Search code examples
google-cloud-platformsshvirtual-machineairflowgoogle-compute-engine

SSHOperator with ComputeEngineSSHHook


I am trying to run a command using ssh in a GCP VM in airflow via the SSHOperator as described here:

ssh_to_vm_task = SSHOperator(
    task_id="ssh_to_vm_task",
    ssh_hook=ComputeEngineSSHHook(
        instance_name=<MYINSTANCE>,
        project_id=<MYPROJECT>,
        zone=<MYZONE>,
        use_oslogin=False,
        use_iap_tunnel=True,
        use_internal_ip=False
        ),
    command="echo test_message",
    dag=dag
)

However, I get a airflow.exceptions.AirflowException: SSH operator error: [Errno 2] No such file or directory: 'gcloud' error.

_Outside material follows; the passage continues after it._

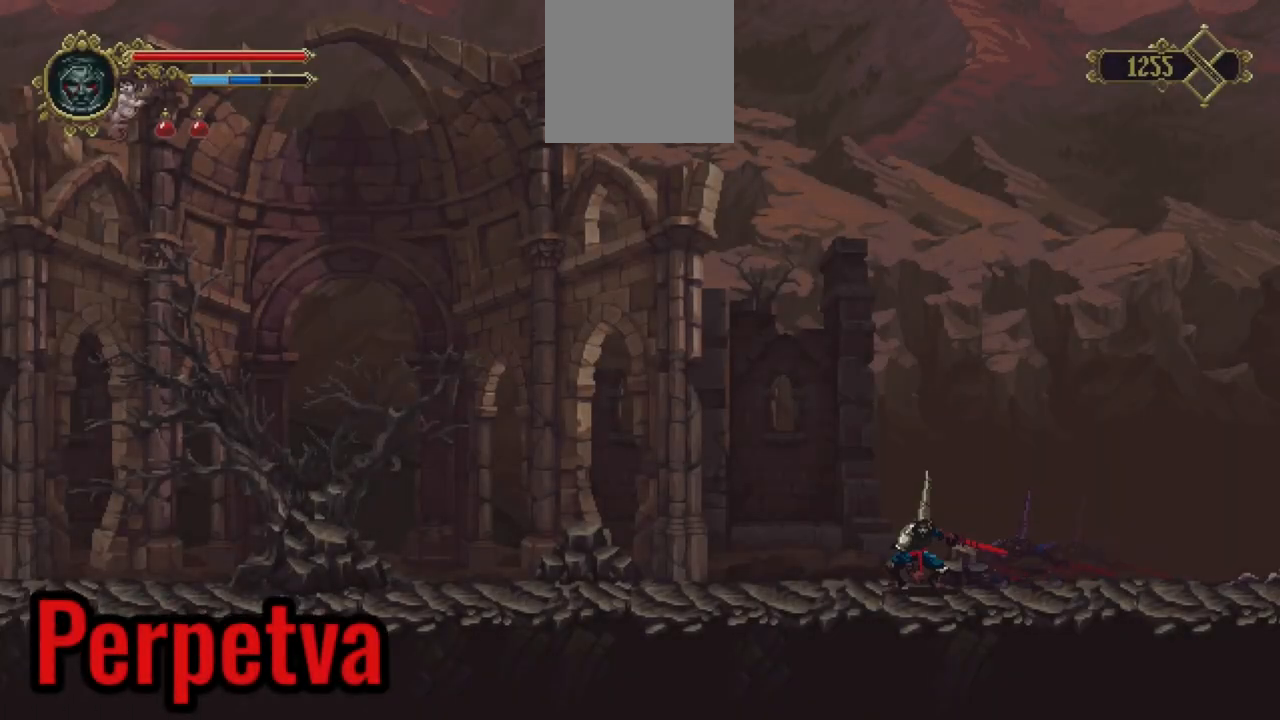
{"buttons": ["X"], "left_stick": "left", "right_stick": "center", "events": []}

Docker is installed via docker-compose following these instructions.

Other Airflow GCP operators (such as BigQueryCheckOperator) work correctly. So at first sight it does not seem like a configuration problem.

Could you please help me? Is this a bug?


Solution

  • It seems the issue is that gcloud was not installed in the docker container by default. This has been solved by following instructions in here: it is necessary to add

    RUN echo "deb [signed-by=/usr/share/keyrings/cloud.google.gpg] http://packages.cloud.google.com/apt cloud-sdk main" | tee -a /etc/apt/sources.list.d/google-cloud-sdk.list && curl https://packages.cloud.google.com/apt/doc/apt-key.gpg | apt-key --keyring /usr/share/keyrings/cloud.google.gpg  add - && apt-get update -y && apt-get install google-cloud-sdk -y
          
    

    to the dockerfile that is used to install airflow / install dependencies.